Pixel coordinate boxes
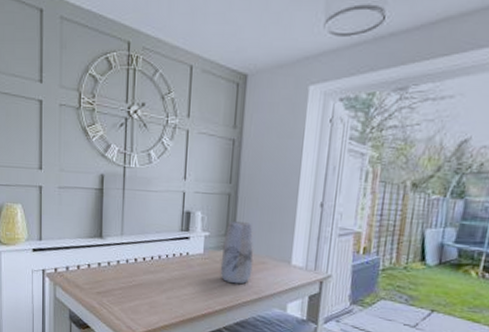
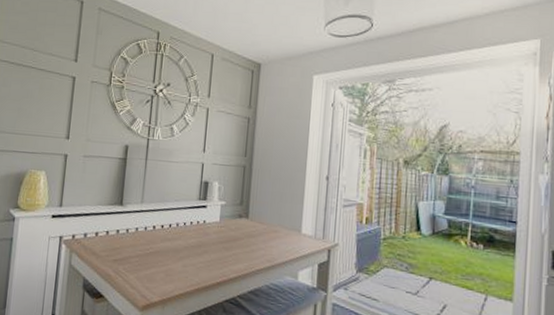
vase: present [220,221,254,284] -> none [235,191,267,252]

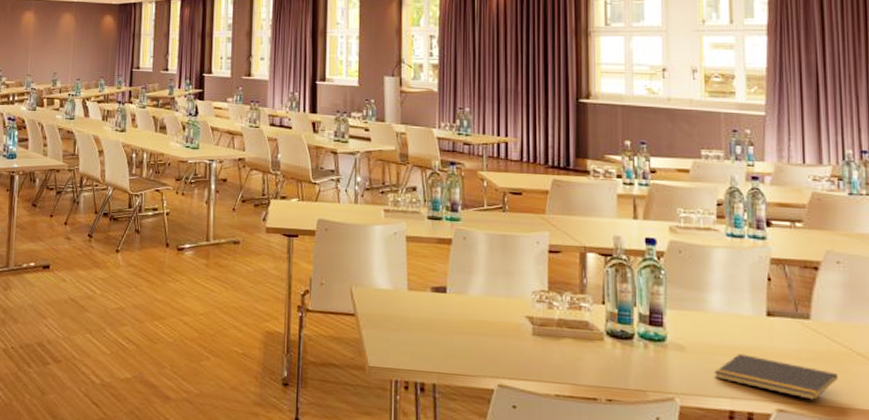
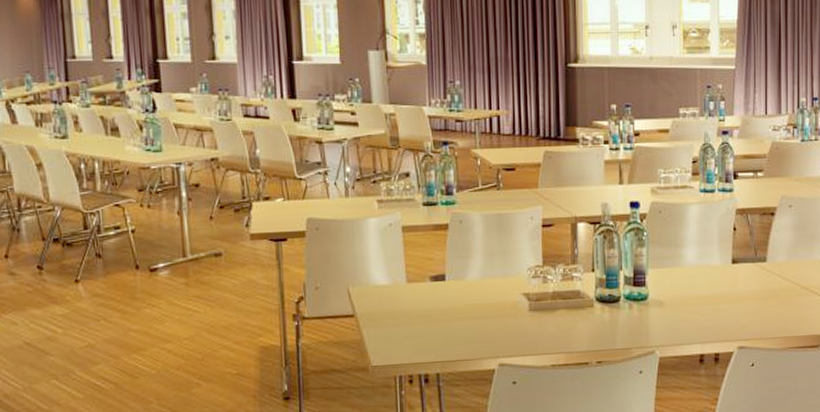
notepad: present [714,354,838,400] -> none [688,301,786,334]

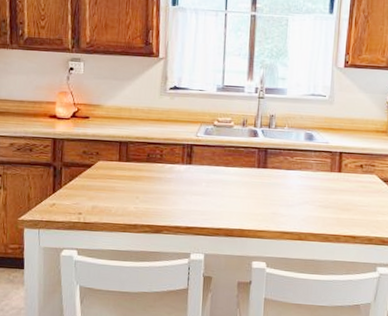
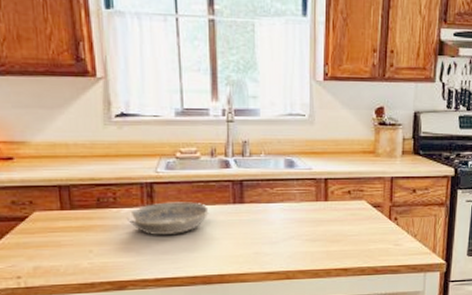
bowl: none [168,162,238,190] -> present [126,202,210,235]

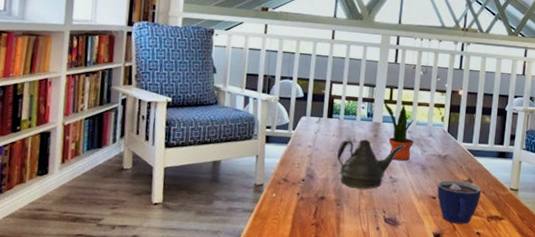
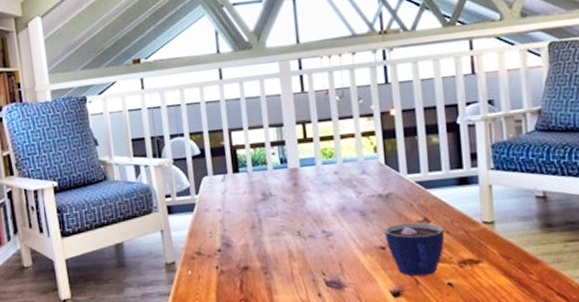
teapot: present [337,139,405,189] -> none [253,189,335,251]
potted plant: present [383,99,414,161] -> none [296,139,344,210]

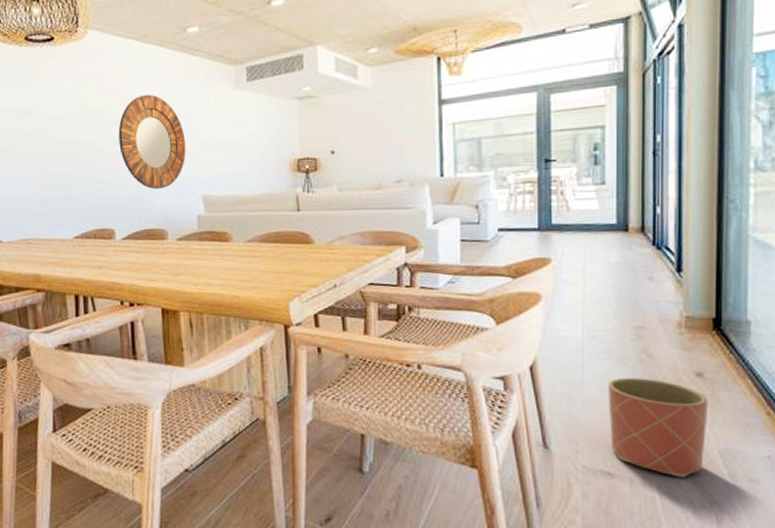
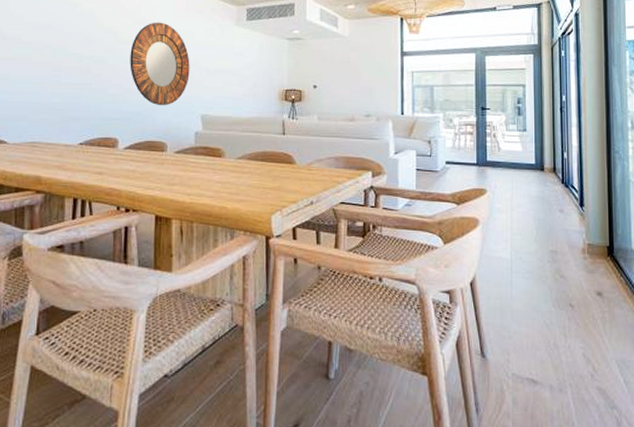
planter: present [608,378,709,477] -> none [532,295,607,385]

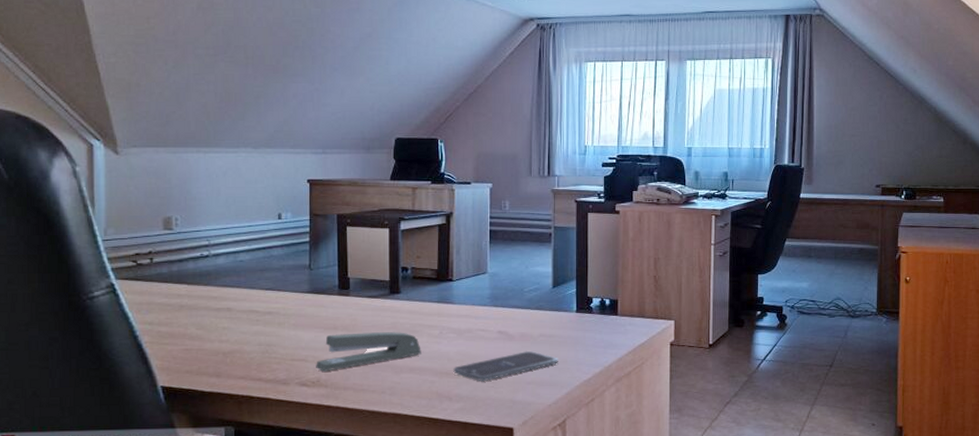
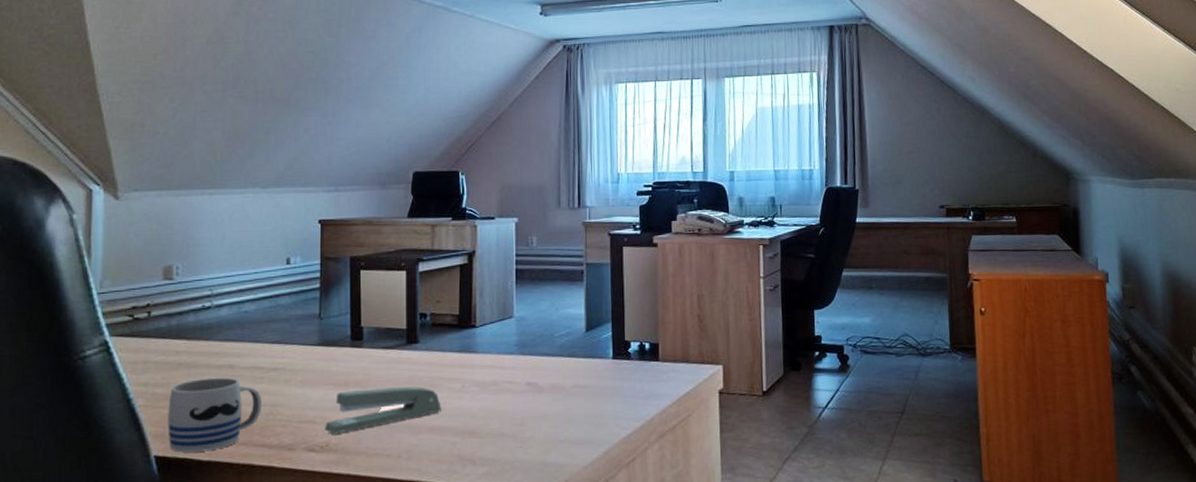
mug: none [172,319,258,384] -> present [168,377,262,453]
smartphone: present [453,350,558,382] -> none [477,404,594,442]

### Problem statement:
Exactly the lines from the one containing "mug: none [172,319,258,384]" through the end of the entries above must be output, and no others.

### Answer section:
mug: none [172,319,258,384] -> present [168,377,262,453]
smartphone: present [453,350,558,382] -> none [477,404,594,442]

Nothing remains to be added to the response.